Xavier Jacquet recommande de son côté de faire attention au salaire, "avec un package cohérent, pas le Smic avec un variable plafonné ". Il juge aussi important de travailler sur la considération et l'image du métier de commercial, de valoriser la profession. Mais il s'agit d'un travail de plus long terme, qui se joue aussi à un échelon supérieur. Xavier Jacquet n'est pas sûr que l'image ait foncièrement changé au global. " Les jeunes diplômés ne sont pas attirés par la vente parce qu'ils connaissent mal le secteur, en ont une mauvaise image, que les entreprises ne savent plus les motiver et qu'il y a l'impression que c'est un métier que tout le monde peut faire, par défaut ", conclut-il.

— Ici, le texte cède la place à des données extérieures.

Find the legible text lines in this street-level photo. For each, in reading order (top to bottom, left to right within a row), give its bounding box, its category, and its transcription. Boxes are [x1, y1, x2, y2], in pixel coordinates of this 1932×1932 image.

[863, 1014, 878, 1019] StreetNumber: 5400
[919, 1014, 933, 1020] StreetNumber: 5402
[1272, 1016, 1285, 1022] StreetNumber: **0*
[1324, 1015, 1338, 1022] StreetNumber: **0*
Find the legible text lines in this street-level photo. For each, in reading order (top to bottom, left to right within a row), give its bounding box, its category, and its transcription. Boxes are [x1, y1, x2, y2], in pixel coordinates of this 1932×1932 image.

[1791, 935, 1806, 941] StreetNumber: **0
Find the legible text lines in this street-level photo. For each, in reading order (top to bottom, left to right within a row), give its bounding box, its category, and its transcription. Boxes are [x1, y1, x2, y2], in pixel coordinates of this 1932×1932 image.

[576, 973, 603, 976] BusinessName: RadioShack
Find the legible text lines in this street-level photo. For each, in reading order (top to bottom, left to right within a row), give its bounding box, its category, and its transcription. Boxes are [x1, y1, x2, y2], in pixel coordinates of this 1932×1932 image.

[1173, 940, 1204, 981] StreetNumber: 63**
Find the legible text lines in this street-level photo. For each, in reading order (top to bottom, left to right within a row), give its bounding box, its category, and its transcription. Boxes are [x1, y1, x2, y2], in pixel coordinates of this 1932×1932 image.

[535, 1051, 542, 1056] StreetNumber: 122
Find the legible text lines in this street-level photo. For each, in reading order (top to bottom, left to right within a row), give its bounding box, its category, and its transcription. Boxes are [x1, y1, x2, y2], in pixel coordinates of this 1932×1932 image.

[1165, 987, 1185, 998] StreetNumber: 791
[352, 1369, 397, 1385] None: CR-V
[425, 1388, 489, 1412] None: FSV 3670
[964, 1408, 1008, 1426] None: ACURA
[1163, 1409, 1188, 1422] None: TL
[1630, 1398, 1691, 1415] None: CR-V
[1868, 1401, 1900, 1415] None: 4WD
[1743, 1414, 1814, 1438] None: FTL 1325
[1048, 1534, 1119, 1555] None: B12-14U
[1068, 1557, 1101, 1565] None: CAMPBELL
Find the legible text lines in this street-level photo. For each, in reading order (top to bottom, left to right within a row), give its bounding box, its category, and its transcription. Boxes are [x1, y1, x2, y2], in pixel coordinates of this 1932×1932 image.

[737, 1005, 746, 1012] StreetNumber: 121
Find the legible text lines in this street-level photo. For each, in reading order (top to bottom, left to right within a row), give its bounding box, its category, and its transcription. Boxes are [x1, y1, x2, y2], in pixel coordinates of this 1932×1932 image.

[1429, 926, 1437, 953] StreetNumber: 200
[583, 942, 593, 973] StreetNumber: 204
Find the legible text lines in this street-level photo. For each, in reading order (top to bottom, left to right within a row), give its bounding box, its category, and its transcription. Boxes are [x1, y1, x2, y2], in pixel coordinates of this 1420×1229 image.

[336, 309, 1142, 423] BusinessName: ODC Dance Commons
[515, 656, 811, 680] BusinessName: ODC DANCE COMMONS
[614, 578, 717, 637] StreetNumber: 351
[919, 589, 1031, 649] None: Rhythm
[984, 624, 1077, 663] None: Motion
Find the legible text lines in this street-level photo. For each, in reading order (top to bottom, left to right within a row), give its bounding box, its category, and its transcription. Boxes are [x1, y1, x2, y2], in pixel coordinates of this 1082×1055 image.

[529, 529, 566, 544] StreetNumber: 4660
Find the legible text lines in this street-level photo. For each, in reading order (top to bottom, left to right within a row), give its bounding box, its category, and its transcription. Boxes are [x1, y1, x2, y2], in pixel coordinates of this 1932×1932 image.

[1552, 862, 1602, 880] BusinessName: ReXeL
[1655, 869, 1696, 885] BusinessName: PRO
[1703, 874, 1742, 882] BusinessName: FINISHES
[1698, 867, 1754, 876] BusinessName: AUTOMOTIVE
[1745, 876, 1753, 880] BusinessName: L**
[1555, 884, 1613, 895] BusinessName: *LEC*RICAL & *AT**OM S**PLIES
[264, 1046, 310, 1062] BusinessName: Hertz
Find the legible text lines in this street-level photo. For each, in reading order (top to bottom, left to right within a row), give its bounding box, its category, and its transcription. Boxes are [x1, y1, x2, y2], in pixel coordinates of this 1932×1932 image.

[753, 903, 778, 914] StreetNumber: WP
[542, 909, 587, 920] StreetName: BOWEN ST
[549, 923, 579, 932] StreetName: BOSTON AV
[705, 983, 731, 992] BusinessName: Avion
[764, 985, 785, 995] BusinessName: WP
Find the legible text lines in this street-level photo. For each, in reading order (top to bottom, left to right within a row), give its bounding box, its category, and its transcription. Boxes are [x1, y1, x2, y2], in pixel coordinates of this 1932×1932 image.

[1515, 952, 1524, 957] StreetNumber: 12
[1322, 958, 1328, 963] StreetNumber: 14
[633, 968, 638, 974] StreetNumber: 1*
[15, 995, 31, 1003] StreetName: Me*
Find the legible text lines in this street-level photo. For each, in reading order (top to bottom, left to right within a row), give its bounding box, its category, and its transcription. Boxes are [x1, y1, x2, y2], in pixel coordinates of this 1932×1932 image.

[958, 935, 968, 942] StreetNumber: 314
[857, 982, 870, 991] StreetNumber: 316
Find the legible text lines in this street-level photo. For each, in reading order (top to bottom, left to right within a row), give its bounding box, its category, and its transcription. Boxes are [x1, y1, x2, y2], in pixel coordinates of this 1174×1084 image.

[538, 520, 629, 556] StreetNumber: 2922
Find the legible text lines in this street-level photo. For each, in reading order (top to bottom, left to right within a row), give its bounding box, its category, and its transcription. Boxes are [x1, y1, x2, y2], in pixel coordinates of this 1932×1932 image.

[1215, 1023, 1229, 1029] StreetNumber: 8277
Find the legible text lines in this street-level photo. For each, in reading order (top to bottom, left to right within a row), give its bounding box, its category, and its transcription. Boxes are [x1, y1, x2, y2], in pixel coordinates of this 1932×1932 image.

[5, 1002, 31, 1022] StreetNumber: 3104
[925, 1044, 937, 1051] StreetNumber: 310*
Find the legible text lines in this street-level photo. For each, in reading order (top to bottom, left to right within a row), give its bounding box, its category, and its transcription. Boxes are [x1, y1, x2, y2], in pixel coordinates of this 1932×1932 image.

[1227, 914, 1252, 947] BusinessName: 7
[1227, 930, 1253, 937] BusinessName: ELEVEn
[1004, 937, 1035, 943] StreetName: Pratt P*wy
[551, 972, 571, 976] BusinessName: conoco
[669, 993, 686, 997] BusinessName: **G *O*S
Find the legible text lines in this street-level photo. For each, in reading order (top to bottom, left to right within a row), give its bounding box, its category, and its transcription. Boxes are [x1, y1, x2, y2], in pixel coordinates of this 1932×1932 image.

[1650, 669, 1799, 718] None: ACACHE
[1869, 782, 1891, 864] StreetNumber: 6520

Au contraire, pour Quentin Demade, les préjugés ont la vie dure, mais les choses vont dans le bon sens. "Les jeunes diplômés privilégient toujours la finance, le consulting, mais cela s'inverse doucement. On ne présente plus le métier de la même façon : il y a toujours l'envie de gain d'argent et de réussite, mais maintenant il faut aussi la maîtrise d'outils techniques, donc on attire de plus en plus de profils ", estime-t-il. Une lente amélioration de l'image de commercial qui devrait permettre de recruter des profils de plus en plus tournés vers l'excellence.